Ska came up with a different tact. "We were sitting around talking about how we couldn't be the only brewery that had signed too many long-term hop contracts... Then [Ska sales manager] Arlo [Grammatica] suggests that we make a beer called Bad Hop Contract and use all of those hops," Thibodeau explains with a laugh.

Since breweries have also started using more acronyms in their beer labels — DIPA, 2XIPA, 3XIPA, etc. — they decided to throw that into the mix. "Too many hops, too many acronyms," Thibodeau says.

BHC DIPA will boast an 8 percent ABV and lots and lots of Galaxy and El Dorado hops when it hits shelves in six-packs on October 1; the brewery will offer a sneak peek on September 9 at its 22nd-anniversary party in Durango. The label features a picture of a skeleton hand signing off on the hops contract.

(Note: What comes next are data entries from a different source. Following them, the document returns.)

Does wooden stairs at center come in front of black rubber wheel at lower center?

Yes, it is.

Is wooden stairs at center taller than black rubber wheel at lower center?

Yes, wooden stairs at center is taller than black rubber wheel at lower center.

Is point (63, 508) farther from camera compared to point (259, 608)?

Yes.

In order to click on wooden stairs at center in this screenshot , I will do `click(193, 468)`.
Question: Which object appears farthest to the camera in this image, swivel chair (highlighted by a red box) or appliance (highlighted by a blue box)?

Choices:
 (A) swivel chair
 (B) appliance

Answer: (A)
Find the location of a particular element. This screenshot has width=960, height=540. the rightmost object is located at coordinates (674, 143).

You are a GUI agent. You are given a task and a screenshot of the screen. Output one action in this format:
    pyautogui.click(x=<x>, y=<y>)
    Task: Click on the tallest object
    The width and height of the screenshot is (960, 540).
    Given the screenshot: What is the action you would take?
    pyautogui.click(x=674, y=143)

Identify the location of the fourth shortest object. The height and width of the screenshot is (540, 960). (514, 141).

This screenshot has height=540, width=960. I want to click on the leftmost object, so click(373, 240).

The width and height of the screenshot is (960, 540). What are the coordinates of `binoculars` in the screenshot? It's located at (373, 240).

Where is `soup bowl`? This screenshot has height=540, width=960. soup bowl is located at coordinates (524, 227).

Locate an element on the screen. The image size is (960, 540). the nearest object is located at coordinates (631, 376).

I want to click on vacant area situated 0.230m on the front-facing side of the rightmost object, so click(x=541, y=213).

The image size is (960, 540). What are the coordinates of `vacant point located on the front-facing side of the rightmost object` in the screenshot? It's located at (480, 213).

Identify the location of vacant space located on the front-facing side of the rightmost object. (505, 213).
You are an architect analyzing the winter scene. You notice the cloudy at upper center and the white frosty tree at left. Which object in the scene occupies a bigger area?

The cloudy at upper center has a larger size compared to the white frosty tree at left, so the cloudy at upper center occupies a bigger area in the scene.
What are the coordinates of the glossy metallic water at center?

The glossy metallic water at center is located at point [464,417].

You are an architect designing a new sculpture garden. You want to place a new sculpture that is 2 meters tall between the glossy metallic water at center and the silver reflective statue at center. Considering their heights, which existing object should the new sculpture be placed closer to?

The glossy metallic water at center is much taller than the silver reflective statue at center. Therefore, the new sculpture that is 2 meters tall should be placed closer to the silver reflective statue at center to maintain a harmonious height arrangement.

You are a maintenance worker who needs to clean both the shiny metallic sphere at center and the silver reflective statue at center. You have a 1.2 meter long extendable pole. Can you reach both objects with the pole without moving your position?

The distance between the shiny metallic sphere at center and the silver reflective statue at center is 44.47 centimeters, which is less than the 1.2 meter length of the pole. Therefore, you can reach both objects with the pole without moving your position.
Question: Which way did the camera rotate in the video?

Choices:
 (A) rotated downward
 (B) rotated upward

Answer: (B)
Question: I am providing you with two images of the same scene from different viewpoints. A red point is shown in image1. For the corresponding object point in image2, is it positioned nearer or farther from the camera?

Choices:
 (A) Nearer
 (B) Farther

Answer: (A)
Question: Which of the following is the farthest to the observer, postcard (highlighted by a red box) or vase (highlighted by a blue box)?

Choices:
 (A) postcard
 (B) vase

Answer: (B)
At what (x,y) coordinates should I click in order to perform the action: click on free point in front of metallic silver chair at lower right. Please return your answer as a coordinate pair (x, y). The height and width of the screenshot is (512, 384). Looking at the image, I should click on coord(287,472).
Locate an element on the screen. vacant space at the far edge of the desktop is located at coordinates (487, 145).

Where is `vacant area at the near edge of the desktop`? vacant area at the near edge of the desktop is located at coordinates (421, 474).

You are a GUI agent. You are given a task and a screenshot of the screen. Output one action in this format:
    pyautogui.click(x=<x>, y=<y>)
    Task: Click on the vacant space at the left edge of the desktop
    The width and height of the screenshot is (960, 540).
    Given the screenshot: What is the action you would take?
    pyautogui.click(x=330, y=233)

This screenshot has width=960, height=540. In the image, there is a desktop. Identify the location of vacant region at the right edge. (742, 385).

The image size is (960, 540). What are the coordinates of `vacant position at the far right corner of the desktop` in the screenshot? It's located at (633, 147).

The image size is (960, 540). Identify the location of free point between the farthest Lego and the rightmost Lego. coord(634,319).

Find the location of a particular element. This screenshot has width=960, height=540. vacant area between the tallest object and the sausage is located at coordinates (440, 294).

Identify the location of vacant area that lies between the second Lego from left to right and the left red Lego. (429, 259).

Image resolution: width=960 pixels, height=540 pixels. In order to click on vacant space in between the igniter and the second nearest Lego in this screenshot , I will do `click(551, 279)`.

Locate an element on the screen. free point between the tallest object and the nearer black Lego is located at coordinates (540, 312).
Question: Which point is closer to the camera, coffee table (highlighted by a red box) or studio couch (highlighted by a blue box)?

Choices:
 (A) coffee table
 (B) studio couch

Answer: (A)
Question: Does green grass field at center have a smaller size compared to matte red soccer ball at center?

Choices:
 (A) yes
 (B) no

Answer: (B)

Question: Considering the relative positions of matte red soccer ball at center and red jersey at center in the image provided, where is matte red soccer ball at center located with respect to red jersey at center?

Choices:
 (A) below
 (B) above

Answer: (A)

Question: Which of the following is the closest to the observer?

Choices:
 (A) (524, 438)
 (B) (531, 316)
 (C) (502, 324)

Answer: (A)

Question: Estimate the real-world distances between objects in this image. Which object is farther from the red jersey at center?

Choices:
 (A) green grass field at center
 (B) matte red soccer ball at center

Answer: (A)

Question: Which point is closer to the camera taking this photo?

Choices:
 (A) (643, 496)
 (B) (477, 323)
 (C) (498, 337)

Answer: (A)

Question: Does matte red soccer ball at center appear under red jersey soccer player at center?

In Ska Brewing's legend and lore, which includes a variety of comic book-like stories, characters and artwork, the hand belongs to Pinstripe, a villain, the Chief of Conglomeration, who is to blame for anything bad that happens to the brewery. "In our world, everything that goes wrong is because of him. He is behind everything that brings us down," Thibodeau says.

Thibodeau likes it a lot, saying, "I'm really proud of this one. It's fairly balanced, hoppy but not too bitter. It has more of a soft mouthfeel, like a lot of New England-style IPAs, but it's not cloudy."

Of course, Galaxy and El Dorado hops are still popular with beer drinkers, so Ska has sold some of its stock and is making oils out of a portion of its supply as well. But the brewery is also over-contracted on other hops, like Cascade, Centennial and Columbus, that it uses in beers like Modus Hoperandi, one of its flagships.

Those hops are still used in thousands of beers, but they aren't as trendy. So Thibodeau says BHC may return after its initial run with a new hop profile in the future. "All the ruckus right now is about newer hops and Southern Hemisphere hops, because they are exciting and fun."

In the end, Thibodeau says the Ska team is still making beers that they want to brew and "turning lemons into lemonade." Oh, and the hops contracts will all have expired by the end of 2018, which is when "we'll probably be back on the other side," he says with a smile, "trying to find the hops we need again."